§ **WHAT YOU HAVE TO DO**
Lines with the word "firmy" in them must be copied from the records below.

Saved data entries:
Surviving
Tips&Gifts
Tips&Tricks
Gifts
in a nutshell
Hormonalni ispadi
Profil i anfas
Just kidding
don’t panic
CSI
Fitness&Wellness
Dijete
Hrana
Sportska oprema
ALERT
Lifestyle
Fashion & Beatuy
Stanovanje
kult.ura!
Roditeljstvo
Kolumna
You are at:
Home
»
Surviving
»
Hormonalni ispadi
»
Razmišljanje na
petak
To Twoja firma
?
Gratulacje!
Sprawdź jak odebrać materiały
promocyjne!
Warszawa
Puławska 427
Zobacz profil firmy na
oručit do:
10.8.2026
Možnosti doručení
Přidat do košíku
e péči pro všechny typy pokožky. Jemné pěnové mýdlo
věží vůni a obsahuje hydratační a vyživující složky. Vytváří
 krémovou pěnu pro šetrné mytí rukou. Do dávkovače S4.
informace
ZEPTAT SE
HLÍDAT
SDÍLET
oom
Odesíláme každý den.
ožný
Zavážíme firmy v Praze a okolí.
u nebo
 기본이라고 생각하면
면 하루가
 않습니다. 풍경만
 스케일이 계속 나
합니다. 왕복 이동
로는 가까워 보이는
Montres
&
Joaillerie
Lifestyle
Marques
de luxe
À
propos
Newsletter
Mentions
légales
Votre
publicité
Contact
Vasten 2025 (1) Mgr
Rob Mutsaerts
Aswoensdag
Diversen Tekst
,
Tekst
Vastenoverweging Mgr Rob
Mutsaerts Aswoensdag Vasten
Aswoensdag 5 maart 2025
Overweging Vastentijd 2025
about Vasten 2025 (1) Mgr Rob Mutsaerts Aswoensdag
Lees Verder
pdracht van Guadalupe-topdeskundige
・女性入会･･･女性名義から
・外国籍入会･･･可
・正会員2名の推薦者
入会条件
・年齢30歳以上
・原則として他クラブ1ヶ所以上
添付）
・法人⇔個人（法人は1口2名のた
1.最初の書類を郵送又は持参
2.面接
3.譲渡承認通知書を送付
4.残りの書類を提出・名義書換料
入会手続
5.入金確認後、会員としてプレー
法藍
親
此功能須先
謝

§ **RESULT**
Zobacz profil firmy na
Zavážíme firmy v Praze a okolí.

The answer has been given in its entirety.